**AIM OF THE EXERCISE**. Output the source text of every entry below as a numbered list, one line per item, with blank lines dropped and the pictures left out.

Segment Open

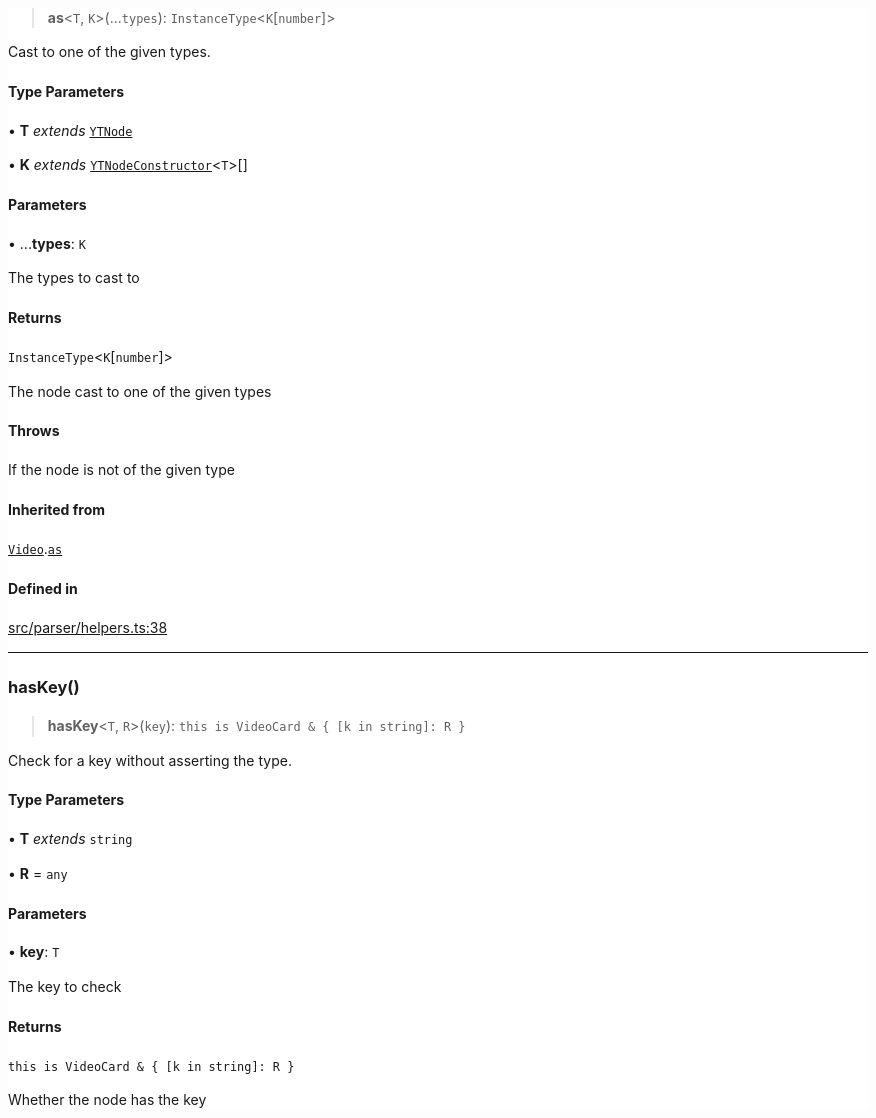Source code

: > **as**\<`T`, `K`\>(...`types`): `InstanceType`\<`K`\[`number`\]\>

Cast to one of the given types.

#### Type Parameters

• **T** *extends* [`YTNode`](../../Helpers/classes/YTNode.md)

• **K** *extends* [`YTNodeConstructor`](../../Helpers/interfaces/YTNodeConstructor.md)\<`T`\>[]

#### Parameters

• ...**types**: `K`

The types to cast to

#### Returns

`InstanceType`\<`K`\[`number`\]\>

The node cast to one of the given types

#### Throws

If the node is not of the given type

#### Inherited from

[`Video`](Video.md).[`as`](Video.md#as)

#### Defined in

[src/parser/helpers.ts:38](https://github.com/LuanRT/YouTube.js/blob/cf09f7bab14fcca99e1f3ae428c7337fea58cfa5/src/parser/helpers.ts#L38)

***

### hasKey()

> **hasKey**\<`T`, `R`\>(`key`): `this is VideoCard & { [k in string]: R }`

Check for a key without asserting the type.

#### Type Parameters

• **T** *extends* `string`

• **R** = `any`

#### Parameters

• **key**: `T`

The key to check

#### Returns

`this is VideoCard & { [k in string]: R }`

Whether the node has the key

Segment Closed

**FINAL ANSWER**.
1. Source code
2. : > **as**\<`T`, `K`\>(...`types`): `InstanceType`\<`K`\[`number`\]\>
3. Cast to one of the given types.
4. #### Type Parameters
5. • **T** *extends* [`YTNode`](../../Helpers/classes/YTNode.md)
6. • **K** *extends* [`YTNodeConstructor`](../../Helpers/interfaces/YTNodeConstructor.md)\<`T`\>[]
7. #### Parameters
8. • ...**types**: `K`
9. The types to cast to
10. #### Returns
11. `InstanceType`\<`K`\[`number`\]\>
12. The node cast to one of the given types
13. #### Throws
14. If the node is not of the given type
15. #### Inherited from
16. [`Video`](Video.md).[`as`](Video.md#as)
17. #### Defined in
18. [src/parser/helpers.ts:38](https://github.com/LuanRT/YouTube.js/blob/cf09f7bab14fcca99e1f3ae428c7337fea58cfa5/src/parser/helpers.ts#L38)
19. ***
20. ### hasKey()
21. > **hasKey**\<`T`, `R`\>(`key`): `this is VideoCard & { [k in string]: R }`
22. Check for a key without asserting the type.
23. #### Type Parameters
24. • **T** *extends* `string`
25. • **R** = `any`
26. #### Parameters
27. • **key**: `T`
28. The key to check
29. #### Returns
30. `this is VideoCard & { [k in string]: R }`
31. Whether the node has the key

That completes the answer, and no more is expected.